### Breve compito 1
Copia dalla pagina il passo compreso tra "Del resto, sono" e "è meglio è.", estremi inclusi.
### Breve compito 2
Riscrivi per favore come elenco il paragrafo della pagina che inizia con "La nostra Chinatown costiera", conservandone i fatti principali.

### Pagina
####################

Del resto, sono molto difficili le indagini sulle varie attività illegali poste in essere dalle organizzazioni malavitose cinesi, formatesi qui in Italia o arrivate un po’ alla volta con le varie ondate migratorie. Si tratta, infatti, di una comunità (anche quella dedita ad attività del tutto lecite) molto chiusa e diffidente e poco permeabile alle attività investigative, fondata su gruppi locali strettamente coesi e sempre collegati ad altre realtà più importanti, magari site in altre regioni d’Italia, specie in Toscana e in Lombardia. Gli ostacoli alle indagini sono poi acuiti dalla lingua del tutto incomprensibile e dai fortissimi vincoli di solidarietà criminale che si creano all’interno dei vari aggregati familiari, laddove il fenomeno del pentitismo è rarissimo e gli immigrati clandestini spesso abbondano, per cui meno si racconta è meglio è.

La nostra Chinatown costiera fermana-maceratese si concentra nella zona di Porto Sant’Elpidio, non solo sul litorale ma anche nell’interno, e a Civitanova, soprattutto nei pressi del casello dell’A14. Qui i cinesi sono particolarmente presenti, arrivati alla spicciolata, inosservati, apparentemente tranquilli, cauti, silenziosi. Molto operosi e in molti casi impegnati in attività sicuramente legali, in queste zone quelli invece dediti alla contraffazione di modelli industriali e marchi operano soprattutto nel campo della pelletteria tramite piccole aziende artigianali, spesso nascoste e poco visibili.

####################

### Estratti del dataset

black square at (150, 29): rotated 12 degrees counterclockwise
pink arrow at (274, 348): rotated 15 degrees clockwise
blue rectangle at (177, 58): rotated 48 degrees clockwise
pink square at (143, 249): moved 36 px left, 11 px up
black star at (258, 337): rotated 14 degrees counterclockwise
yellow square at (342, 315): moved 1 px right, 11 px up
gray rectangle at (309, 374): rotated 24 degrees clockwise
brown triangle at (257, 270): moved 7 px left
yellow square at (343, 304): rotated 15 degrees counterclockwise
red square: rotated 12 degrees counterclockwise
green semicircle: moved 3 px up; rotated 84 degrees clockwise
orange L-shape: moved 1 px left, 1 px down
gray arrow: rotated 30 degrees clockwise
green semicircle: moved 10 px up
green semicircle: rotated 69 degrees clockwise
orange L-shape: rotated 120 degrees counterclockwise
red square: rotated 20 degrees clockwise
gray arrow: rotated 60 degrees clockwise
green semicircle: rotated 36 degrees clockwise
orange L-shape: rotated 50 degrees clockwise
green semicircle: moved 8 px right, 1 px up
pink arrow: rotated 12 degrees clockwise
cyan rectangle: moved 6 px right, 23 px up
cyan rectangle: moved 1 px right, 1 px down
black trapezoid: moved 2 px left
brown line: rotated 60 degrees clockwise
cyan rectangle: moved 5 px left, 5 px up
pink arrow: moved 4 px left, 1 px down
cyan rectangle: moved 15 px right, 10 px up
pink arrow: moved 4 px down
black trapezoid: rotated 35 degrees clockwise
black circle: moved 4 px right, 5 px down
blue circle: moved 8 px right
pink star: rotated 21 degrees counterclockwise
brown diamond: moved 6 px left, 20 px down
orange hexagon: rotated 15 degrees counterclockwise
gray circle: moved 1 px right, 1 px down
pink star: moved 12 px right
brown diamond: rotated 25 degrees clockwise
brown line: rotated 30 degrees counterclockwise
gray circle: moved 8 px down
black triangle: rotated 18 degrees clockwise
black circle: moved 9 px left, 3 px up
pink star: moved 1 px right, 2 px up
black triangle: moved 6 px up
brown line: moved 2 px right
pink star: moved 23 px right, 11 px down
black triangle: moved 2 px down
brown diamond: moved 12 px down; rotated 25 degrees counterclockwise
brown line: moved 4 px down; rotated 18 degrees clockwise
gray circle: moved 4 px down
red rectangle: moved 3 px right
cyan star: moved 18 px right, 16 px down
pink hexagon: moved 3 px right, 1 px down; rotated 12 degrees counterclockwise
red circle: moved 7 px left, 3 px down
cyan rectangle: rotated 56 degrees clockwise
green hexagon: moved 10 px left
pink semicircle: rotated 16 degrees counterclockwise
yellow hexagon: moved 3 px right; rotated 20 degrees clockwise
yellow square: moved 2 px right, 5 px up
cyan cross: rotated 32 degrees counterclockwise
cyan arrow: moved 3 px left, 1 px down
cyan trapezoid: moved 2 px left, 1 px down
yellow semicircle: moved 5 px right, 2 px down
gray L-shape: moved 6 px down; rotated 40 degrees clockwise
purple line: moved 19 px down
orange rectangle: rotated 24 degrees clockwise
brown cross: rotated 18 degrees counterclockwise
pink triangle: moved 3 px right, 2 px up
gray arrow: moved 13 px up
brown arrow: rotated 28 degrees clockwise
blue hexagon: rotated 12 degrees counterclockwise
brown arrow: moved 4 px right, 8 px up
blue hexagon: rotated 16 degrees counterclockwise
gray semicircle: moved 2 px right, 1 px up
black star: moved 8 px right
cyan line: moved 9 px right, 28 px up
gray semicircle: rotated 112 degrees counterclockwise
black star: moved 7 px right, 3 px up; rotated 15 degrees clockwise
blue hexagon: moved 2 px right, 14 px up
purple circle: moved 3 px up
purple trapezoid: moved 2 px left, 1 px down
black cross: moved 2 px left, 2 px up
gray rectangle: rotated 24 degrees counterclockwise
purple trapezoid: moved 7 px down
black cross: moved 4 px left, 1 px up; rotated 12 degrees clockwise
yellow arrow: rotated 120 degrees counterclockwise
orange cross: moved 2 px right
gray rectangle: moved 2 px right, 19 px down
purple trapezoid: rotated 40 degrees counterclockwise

####################

### Soluzione 1
Del resto, sono molto difficili le indagini sulle varie attività illegali poste in essere dalle organizzazioni malavitose cinesi, formatesi qui in Italia o arrivate un po’ alla volta con le varie ondate migratorie. Si tratta, infatti, di una comunità (anche quella dedita ad attività del tutto lecite) molto chiusa e diffidente e poco permeabile alle attività investigative, fondata su gruppi locali strettamente coesi e sempre collegati ad altre realtà più importanti, magari site in altre regioni d’Italia, specie in Toscana e in Lombardia. Gli ostacoli alle indagini sono poi acuiti dalla lingua del tutto incomprensibile e dai fortissimi vincoli di solidarietà criminale che si creano all’interno dei vari aggregati familiari, laddove il fenomeno del pentitismo è rarissimo e gli immigrati clandestini spesso abbondano, per cui meno si racconta è meglio è.

### Soluzione 2
- La Chinatown costiera fermana-maceratese si concentra nella zona di Porto Sant'Elpidio, sul litorale e nell'interno, e a Civitanova, soprattutto nei pressi del casello dell'A14.
- I cinesi vi sono arrivati alla spicciolata e inosservati, e appaiono tranquilli, cauti e silenziosi.
- Sono molto operosi e in molti casi svolgono attività sicuramente legali.
- Quelli dediti alla contraffazione di modelli industriali e marchi operano soprattutto nella pelletteria, tramite piccole aziende artigianali spesso nascoste e poco visibili.